すぐに折返し電話があり、問診を受けたが、その最中に息をしなくなった。もしかしたら、「倒れたときは息はしていた」という判断が違っていたのかもしれない。いずれにしても、猫に関してのそのあたりの判断や心肺蘇生法については一切心得がなかったことが悔やまれる(犬猫を飼っている人は事前にこのあたりを見ておいてほしい)。抱きかかえた彼女の黒々とした瞳から生気が失われていくのが見て取れた。慌てて人間のそれと同じように心臓マッサージや人工呼吸をしたが息を吹き返すことはなかった。彼女は私の腕の中で息絶えた。8:55頃のことである。

彼女の亡骸は生前からは想像もつかないくらいにぐんにゃりとして、うまく抱えないと零れ落ちそうだった。完全に深刻なその状況にはそぐわないが「猫は液体」説というのは本当だなと思った。生前はお腹を上にして赤子のように抱かれるのを非常に嫌っていたが、このときばかりはそのスタイルで抱かせてくれた。これが最初で最後だった。

## 項目一覧

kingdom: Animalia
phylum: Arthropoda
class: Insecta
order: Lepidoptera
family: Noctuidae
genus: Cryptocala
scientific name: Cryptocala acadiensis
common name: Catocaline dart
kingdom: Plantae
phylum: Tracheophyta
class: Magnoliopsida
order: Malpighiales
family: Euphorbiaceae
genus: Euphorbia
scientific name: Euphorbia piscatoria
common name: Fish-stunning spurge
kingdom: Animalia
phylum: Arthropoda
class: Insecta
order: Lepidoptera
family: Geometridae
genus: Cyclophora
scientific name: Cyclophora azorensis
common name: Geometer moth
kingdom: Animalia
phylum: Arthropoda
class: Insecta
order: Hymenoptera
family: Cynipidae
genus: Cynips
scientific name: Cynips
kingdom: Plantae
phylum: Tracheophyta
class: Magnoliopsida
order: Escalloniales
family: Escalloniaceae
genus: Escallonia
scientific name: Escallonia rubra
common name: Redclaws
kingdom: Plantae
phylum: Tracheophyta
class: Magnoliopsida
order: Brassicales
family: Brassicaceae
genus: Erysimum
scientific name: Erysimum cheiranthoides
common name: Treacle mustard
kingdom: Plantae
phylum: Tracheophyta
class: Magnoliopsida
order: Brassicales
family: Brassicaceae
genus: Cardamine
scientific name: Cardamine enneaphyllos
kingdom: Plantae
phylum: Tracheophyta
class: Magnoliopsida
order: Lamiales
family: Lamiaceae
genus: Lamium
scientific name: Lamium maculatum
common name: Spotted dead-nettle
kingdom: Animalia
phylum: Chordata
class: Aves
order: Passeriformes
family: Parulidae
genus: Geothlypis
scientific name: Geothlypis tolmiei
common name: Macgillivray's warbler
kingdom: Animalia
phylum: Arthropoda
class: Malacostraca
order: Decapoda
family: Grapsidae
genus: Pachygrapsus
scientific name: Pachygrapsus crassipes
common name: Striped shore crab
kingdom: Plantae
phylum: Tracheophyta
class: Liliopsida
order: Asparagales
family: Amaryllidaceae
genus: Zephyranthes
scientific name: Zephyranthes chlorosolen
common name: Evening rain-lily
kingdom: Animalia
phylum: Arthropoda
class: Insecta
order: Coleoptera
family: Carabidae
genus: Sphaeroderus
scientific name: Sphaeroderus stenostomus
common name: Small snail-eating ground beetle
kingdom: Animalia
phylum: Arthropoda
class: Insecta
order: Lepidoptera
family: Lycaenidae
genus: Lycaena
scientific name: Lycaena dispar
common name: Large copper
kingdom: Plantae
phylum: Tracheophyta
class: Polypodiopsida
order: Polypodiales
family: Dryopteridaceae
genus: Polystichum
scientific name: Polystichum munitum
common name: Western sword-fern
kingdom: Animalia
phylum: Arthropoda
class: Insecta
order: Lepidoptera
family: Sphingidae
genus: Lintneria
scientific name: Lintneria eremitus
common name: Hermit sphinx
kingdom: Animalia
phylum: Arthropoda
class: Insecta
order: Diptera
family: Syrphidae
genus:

## 取り組む課題
• A. 本文で筆者が「猫は液体」説を本当だと思ったのはなぜか、一、二文で説明せよ。
• B. 本文のうち、「彼女の亡骸は生前からは想像も」で始まり「た。これが最初で最後だった。」で終わる部分を、一字も変えずにそのまま書き写せ。
本文の記述だけを根拠に答えること。

## 解答
• A. 彼女の亡骸が生前からは想像もつかないほどぐんにゃりとしていて、うまく抱えないと零れ落ちそうだったからである。

• B.
彼女の亡骸は生前からは想像もつかないくらいにぐんにゃりとして、うまく抱えないと零れ落ちそうだった。完全に深刻なその状況にはそぐわないが「猫は液体」説というのは本当だなと思った。生前はお腹を上にして赤子のように抱かれるのを非常に嫌っていたが、このときばかりはそのスタイルで抱かせてくれた。これが最初で最後だった。